┏━━

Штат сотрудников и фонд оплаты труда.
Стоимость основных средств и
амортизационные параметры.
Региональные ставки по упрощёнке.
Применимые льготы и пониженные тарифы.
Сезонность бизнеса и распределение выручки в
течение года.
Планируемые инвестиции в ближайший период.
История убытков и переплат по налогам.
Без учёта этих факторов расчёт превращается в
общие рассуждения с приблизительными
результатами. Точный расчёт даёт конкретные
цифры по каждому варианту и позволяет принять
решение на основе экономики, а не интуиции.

┗━━
┏━━

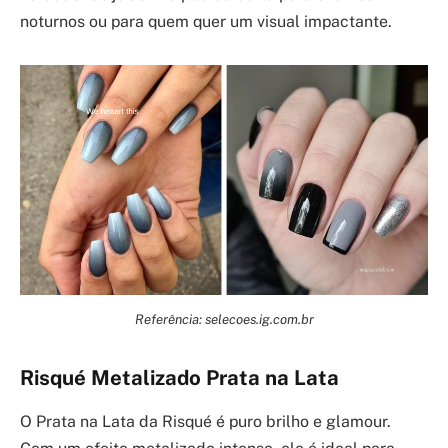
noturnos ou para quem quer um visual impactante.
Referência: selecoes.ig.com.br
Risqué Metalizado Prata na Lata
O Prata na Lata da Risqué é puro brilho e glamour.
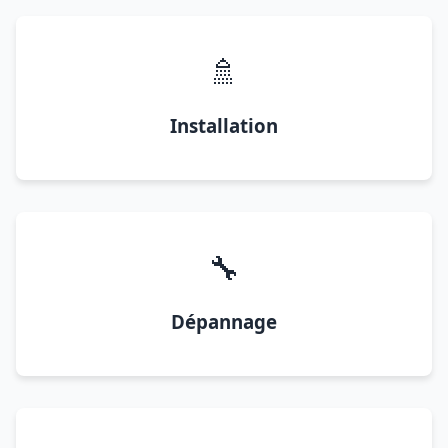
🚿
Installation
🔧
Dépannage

┗━━

EXERCISE DETAILS: Please state how many lines in the preceding material contain the word "расчёт", with no other output.

EXERCISE RESULT: 2